= Beginning of Section =

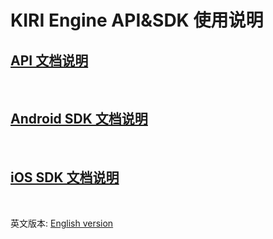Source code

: # KIRI Engine API&SDK 使用说明

## [API 文档说明](https://docs.kiriengine.app/quickstart/)

<br/>

## [Android SDK 文档说明](SDK/Android/README_Chinese.md)

<br/>

## [iOS SDK 文档说明](SDK/iOS/README_Chinese.md)

<br/>

英文版本: [English version](README.md)
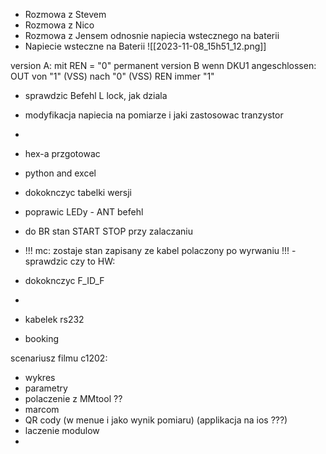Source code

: - Rozmowa z Stevem
- Rozmowa z Nico
- Rozmowa z Jensem odnosnie napiecia wstecznego na baterii
- Napiecie wsteczne na Baterii
![[2023-11-08_15h51_12.png]]


version A:
mit REN = "0" permanent
version B
wenn DKU1 angeschlossen: OUT von "1" (VSS) nach "0" (VSS)
REN immer "1"


- sprawdzic Befehl L lock, jak dziala
- modyfikacja napiecia na pomiarze i jaki zastosowac tranzystor
- 
- hex-a przgotowac


- python and excel
- dokoknczyc tabelki wersji
- poprawic LEDy - ANT befehl
- do BR stan START STOP przy zalaczaniu


- !!! mc: zostaje stan zapisany ze kabel polaczony po wyrwaniu !!! - sprawdzic czy to HW:
- dokoknczyc F_ID_F

- 



- kabelek rs232
- booking


scenariusz filmu c1202:
- wykres
- parametry
- polaczenie z MMtool ??
- marcom
- QR cody (w menue i jako wynik pomiaru) (applikacja na ios ???)
- laczenie modulow
- 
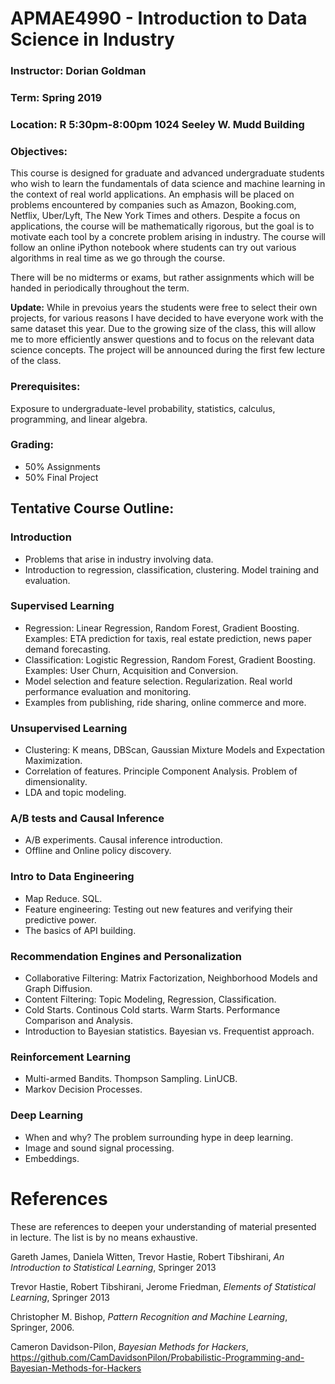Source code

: # APMAE4990 - Introduction to Data Science in Industry

### Instructor: Dorian Goldman
### Term: Spring 2019
### Location: R 5:30pm-8:00pm 1024 Seeley W. Mudd Building

### Objectives: 
This course is designed for graduate and advanced undergraduate students who wish to learn the fundamentals of data science and machine learning in the context of real world applications. An emphasis will be placed on problems encountered by companies such as Amazon, Booking.com, Netflix, Uber/Lyft, The New York Times and others. Despite a focus on applications, the course will be mathematically rigorous, but the goal is to motivate each tool by a concrete problem arising in industry. The course will follow an online iPython notebook where students can try out various algorithms in real time as we go through the course.


There will be no midterms or exams, but rather assignments which will be handed in periodically throughout the term. 

**Update:** While in prevoius years the students were free to select their own projects, for various reasons I have decided to have everyone work with the same dataset this year. Due to the growing size of the class, this will allow me to more efficiently answer questions and to focus on the relevant data science concepts.  The project will be announced during the first few lecture of the class. 


### Prerequisites:
 Exposure to undergraduate-level probability, statistics, calculus, programming, and linear algebra.


### Grading:
- 50% Assignments
- 50% Final Project

## Tentative Course Outline:

### Introduction
- Problems that arise in industry involving data.
- Introduction to regression, classification, clustering. Model training and evaluation.

###  Supervised Learning

- Regression: Linear Regression, Random Forest, Gradient Boosting. Examples: ETA prediction for taxis, real estate prediction, news paper demand forecasting. 
- Classification: Logistic Regression, Random Forest, Gradient Boosting. Examples: User Churn, Acquisition and Conversion. 
- Model selection and feature selection. Regularization. Real world performance evaluation and monitoring. 
- Examples from publishing, ride sharing, online commerce and more.

### Unsupervised Learning
- Clustering: K means, DBScan, Gaussian Mixture Models and Expectation Maximization. 
- Correlation of features. Principle Component Analysis. Problem of dimensionality. 
- LDA and topic modeling. 

### A/B tests and Causal Inference 
- A/B experiments. Causal inference introduction.
- Offline and Online policy discovery. 

### Intro to Data Engineering
- Map Reduce. SQL. 
- Feature engineering: Testing out new features and verifying their predictive power.
- The basics of API building. 

### Recommendation Engines and Personalization
- Collaborative Filtering: Matrix Factorization, Neighborhood Models and Graph Diffusion.
- Content Filtering: Topic Modeling, Regression, Classification.
- Cold Starts. Continous Cold starts. Warm Starts. Performance Comparison and Analysis. 
- Introduction to Bayesian statistics. Bayesian vs. Frequentist approach.

### Reinforcement Learning
- Multi-armed Bandits. Thompson Sampling. LinUCB.
- Markov Decision Processes. 

### Deep Learning 
- When and why? The problem surrounding hype in deep learning.
- Image and sound signal processing. 
- Embeddings. 



# References

 These are references to deepen your understanding of material presented in lecture. The list is by no means exhaustive.		

Gareth James, Daniela Witten, Trevor Hastie, Robert Tibshirani, *An Introduction to Statistical Learning*, Springer 2013		 				
			
Trevor Hastie, Robert Tibshirani, Jerome Friedman, *Elements of Statistical Learning*, Springer 2013						 					

Christopher M. Bishop, *Pattern Recognition and Machine Learning*, Springer, 2006.						 							

Cameron Davidson-Pilon, *Bayesian Methods for Hackers*, https://github.com/CamDavidsonPilon/Probabilistic-Programming-and-Bayesian-Methods-for-Hackers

= End of Section =

Problem description: Go over the data above and copy every line that has the word "Rozmowa" in it.

Your response:
: - Rozmowa z Stevem
- Rozmowa z Nico
- Rozmowa z Jensem odnosnie napiecia wstecznego na baterii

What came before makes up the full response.